第93章 出

楚鳳歌猛地一怔,剛抬手,想要殺死麵前的魔獸,卻忽然之間感覺場景一遍,眼前已經變成了血月宗那暗無天日的黑色石室內。

此刻的楚鳳歌滿身鮮血,甚是狼狽,就兩頭發都因為汗珠的緣故亂成一團,手上那唯一的匕首也有血跡一點點的滴落。

而她還保持著最後廝殺的姿勢,那模樣看起來十分恐怖。

還在天羽身邊的大白,在看到她的第一眼,就忍不住猛地撲了過來,眼淚嘩啦啦的往下流:“嘶嘶……”

嗚嗚嗚,娘親你怎麽了?你不要嚇唬大白啊?怎麽就變成這個樣子了?娘親娘親娘親,你說話啊……

沉重的呼吸聲漸漸的平複,楚鳳歌這才接過大白,將手中的匕首收起,撫摸了一下大白那大大的腦袋,微笑:“大白,我沒事!”

大白那眼淚還是忍不住嘩啦啦的往下掉,自己一個勁兒的往楚鳳歌的懷中鑽:娘親娘親,嚇死大白了,嗚嗚嗚嗚嗚嗚……大白再也不要跟娘親分開了,哼,都是那個壞人……

大白惡狠狠的瞪大眼睛,準備去嚇唬天羽,可是在看到天羽那一刻,它又瞬間回過頭來,“跐溜”一聲,鑽進了楚鳳歌的懷中哎呀娘親啊,這個人好可怕,我還是不過去了,你你你你……你自己保重吧。

楚鳳歌看著大白那害怕的模樣,無奈的笑笑,不顧及自己渾身髒兮兮的模樣,十分好心情的回頭道:“你虐待我家大白了?”

天羽:……

那始終不變的撲克臉上透過麵具都能夠感受到一絲冷意:“我看起來很閑嗎?”

“嗯,我看著你卻是很閑啊!”楚鳳歌絲毫不介意的回嘴,卻將天羽徹底激怒:

“楚!鳳!歌!”

“嗬嗬!”楚鳳歌笑了笑,決定不再調戲這個比她還無趣的男人了:“楚府那邊怎麽樣?”

“明日就是進入內閣的日子,女人,你可要找仔細了!”

“那是自然,不勞天羽公子費心,隻是,還煩請公子將我派人將我送出血月宗。
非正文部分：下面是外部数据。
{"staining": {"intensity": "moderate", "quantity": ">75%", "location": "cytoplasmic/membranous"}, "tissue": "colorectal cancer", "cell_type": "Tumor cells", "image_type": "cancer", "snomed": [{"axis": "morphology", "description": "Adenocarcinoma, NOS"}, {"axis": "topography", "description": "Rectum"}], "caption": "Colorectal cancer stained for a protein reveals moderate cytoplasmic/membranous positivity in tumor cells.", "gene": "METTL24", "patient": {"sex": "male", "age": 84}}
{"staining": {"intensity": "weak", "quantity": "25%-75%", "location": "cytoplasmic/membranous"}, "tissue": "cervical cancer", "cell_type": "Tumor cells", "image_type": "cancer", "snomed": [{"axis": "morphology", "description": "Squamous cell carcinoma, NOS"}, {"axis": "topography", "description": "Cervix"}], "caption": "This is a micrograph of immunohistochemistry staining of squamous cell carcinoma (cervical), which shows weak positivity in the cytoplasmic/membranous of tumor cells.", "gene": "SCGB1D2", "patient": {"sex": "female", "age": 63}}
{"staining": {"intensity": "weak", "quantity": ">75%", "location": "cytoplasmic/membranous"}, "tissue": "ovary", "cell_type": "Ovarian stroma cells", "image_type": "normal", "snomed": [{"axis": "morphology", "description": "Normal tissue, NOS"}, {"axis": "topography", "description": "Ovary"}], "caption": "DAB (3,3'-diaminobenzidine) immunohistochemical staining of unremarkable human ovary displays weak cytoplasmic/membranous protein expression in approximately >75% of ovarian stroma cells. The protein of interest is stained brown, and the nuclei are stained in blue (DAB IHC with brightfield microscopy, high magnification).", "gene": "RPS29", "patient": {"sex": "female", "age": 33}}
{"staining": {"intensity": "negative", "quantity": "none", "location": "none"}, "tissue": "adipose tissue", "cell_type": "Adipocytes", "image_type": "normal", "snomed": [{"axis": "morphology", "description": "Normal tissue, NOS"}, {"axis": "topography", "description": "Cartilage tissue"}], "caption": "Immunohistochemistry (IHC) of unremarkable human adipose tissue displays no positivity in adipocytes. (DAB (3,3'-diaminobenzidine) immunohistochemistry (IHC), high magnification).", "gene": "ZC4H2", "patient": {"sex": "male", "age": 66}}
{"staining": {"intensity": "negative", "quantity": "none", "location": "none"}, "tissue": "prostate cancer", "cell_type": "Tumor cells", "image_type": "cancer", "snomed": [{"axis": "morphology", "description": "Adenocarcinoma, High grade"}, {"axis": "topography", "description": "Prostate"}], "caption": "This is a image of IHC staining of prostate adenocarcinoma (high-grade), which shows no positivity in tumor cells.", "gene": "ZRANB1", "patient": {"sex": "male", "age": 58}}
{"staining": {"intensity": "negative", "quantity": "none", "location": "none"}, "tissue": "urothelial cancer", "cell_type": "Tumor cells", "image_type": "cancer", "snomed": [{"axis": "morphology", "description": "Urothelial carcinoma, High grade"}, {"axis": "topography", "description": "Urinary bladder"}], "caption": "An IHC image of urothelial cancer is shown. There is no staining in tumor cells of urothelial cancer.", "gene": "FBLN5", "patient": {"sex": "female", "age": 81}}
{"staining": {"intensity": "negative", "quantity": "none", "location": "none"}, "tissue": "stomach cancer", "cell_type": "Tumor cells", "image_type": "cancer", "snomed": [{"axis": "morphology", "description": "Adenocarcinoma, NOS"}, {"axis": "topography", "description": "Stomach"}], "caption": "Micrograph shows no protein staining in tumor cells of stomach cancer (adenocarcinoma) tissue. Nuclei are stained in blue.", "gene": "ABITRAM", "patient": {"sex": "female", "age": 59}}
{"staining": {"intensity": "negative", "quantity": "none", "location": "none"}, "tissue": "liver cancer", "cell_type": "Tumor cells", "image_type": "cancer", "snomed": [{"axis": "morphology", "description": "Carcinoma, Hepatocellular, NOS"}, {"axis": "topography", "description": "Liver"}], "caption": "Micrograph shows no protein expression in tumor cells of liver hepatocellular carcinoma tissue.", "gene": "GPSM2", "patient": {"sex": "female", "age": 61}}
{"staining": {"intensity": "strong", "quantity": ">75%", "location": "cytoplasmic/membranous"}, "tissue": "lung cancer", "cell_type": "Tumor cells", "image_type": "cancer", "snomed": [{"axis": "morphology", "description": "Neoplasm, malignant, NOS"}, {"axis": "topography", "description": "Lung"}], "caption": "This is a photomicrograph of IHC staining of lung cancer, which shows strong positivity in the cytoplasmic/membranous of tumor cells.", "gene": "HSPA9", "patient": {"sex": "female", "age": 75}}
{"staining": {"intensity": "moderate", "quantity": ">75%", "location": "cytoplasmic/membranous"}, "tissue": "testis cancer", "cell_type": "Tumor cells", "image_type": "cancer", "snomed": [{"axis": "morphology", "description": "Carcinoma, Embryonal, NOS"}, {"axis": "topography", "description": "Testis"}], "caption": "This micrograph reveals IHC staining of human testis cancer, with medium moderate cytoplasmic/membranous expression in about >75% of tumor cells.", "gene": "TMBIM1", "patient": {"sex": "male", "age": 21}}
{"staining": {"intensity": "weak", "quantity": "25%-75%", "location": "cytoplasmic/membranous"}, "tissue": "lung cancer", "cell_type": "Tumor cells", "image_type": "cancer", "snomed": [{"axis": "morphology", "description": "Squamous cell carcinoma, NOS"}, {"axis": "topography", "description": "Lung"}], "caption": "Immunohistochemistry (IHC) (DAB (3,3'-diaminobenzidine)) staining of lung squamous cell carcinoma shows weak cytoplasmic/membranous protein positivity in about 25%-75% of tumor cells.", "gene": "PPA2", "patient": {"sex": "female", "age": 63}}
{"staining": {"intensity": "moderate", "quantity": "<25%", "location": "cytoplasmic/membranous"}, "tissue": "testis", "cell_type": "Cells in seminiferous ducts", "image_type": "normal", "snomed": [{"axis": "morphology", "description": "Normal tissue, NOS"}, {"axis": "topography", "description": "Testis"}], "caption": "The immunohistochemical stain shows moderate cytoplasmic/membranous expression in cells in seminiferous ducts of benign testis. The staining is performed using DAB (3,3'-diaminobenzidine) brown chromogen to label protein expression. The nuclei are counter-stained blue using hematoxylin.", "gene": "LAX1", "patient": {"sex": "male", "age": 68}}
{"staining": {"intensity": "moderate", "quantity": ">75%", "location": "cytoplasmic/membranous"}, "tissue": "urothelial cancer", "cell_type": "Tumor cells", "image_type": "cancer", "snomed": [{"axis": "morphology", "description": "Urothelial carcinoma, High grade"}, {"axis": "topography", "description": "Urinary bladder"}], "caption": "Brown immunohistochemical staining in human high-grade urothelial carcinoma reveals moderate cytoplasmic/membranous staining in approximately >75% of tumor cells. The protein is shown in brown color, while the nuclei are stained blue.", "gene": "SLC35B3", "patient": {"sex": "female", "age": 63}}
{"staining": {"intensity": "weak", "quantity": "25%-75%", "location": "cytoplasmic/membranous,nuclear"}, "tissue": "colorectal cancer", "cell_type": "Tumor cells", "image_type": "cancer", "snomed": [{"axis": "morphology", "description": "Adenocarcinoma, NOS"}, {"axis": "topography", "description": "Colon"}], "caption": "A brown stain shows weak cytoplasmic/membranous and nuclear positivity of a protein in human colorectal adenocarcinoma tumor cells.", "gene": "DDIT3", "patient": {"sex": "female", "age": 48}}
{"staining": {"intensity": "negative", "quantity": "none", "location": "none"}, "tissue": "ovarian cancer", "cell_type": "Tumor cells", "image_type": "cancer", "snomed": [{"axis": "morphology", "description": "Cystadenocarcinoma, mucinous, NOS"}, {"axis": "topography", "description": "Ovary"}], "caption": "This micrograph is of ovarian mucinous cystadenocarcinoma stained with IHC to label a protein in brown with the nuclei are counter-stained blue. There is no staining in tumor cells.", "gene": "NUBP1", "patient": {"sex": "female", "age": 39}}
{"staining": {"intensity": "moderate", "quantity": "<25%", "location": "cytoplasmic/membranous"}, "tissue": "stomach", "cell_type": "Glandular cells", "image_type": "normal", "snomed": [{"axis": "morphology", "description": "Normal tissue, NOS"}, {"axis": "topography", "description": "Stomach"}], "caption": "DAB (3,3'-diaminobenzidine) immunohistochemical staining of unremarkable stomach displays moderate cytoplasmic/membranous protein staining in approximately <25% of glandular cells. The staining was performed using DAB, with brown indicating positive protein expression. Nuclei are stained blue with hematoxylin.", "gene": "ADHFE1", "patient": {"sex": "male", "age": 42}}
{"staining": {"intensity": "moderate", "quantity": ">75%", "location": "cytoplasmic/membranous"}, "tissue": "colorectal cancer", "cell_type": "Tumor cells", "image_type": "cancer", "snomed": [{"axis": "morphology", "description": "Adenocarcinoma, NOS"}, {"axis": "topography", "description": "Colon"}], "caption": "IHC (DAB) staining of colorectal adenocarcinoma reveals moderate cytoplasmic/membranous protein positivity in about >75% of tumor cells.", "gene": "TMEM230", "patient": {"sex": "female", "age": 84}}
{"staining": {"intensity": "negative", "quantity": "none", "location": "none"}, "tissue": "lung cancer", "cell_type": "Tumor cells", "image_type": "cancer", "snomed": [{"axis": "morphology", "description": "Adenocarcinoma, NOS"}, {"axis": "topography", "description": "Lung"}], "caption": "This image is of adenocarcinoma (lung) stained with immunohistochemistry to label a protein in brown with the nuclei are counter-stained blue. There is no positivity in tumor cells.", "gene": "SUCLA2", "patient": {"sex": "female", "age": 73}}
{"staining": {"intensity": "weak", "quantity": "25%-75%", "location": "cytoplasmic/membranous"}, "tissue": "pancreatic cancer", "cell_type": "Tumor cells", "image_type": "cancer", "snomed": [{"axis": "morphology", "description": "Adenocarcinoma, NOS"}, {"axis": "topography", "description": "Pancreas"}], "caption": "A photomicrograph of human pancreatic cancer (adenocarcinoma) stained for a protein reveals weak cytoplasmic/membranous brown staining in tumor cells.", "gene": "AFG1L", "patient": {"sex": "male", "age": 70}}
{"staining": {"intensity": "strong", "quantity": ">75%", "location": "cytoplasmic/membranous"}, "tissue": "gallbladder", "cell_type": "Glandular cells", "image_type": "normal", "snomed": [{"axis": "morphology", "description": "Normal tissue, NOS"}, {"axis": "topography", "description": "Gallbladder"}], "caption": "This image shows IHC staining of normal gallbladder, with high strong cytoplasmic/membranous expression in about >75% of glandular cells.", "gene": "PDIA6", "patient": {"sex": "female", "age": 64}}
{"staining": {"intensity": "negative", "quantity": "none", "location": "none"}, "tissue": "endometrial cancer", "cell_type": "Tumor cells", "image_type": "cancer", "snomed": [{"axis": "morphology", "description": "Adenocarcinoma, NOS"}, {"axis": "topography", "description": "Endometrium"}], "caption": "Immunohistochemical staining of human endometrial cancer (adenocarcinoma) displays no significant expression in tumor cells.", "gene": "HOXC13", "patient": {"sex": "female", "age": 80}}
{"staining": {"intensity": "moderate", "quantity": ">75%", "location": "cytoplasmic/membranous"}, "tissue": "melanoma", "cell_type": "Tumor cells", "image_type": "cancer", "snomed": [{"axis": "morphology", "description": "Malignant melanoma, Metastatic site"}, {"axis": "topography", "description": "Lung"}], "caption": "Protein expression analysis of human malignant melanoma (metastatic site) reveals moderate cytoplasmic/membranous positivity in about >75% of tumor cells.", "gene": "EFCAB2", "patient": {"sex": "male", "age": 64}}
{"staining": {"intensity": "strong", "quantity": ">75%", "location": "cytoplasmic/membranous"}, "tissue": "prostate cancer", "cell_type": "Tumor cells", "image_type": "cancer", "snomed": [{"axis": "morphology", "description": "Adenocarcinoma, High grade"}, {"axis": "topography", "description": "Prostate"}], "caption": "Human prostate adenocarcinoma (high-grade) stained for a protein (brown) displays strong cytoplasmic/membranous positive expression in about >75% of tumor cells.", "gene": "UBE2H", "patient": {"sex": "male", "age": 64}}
”

天羽上上下下的打量了一下楚鳳歌,沉默不語。

楚鳳歌示意到不對勁兒,低頭看了一眼,這才發現自己這一身的狼狽,不過她坦然的笑笑,一點沒有小女生的嬌羞:“看樣子還得借血月宗的浴室一用。”

她淡淡的笑容,透過空氣傳入映月的眼中,他不著痕跡的一愣,卻很快恢複平靜:“常遂!”

“是!公子!姑娘,還請這邊走!”

“嗯。”楚鳳歌點點頭,感覺渾身的充實,她心情格外的好,仔細一想,這還是來到蒼穹大陸第一次感覺這麽輕鬆過,對於接下來的一切,她也是充滿著信心。

在楚鳳歌看不見的背後,天羽看著她漸行漸遠的身影,目光卻格外的深邃。

到了浴室,楚鳳歌快速的走了進去,卻被常老攔住,他揮了揮手,一個黑衣人小廝走了進來,常老恭敬的行禮道:

“這是公子命令給您準備的衣服,姑娘,屬下先告退了,您有事在叫屬下!”

“嗯,”楚鳳歌隨手拿起衣服,卻發現竟是一款男裝,皎潔一笑,楚鳳歌已然明了一切,這才進了浴室。

大白自然也開心的跟著楚鳳歌去沐浴,這一沐浴就是半個時辰。

等到楚鳳歌出來的時候,卻發現天羽依舊坐於案幾前,仿佛沒有動過,她輕聲的咳了咳。提醒道:“天羽公子,不知道您給我準備的身份在哪裏?”

天羽皺眉抬頭,卻在看到眼前人的瞬間舒展了眉頭。

隻見眼前的人兒,一身黑色的勁裝報過了纖瘦的身形,但卻絲毫沒有弱女子的羸弱,倒是顯得格外的霸氣,而她的頭發高高的豎起,將英氣這個詞發揮的淋漓盡致。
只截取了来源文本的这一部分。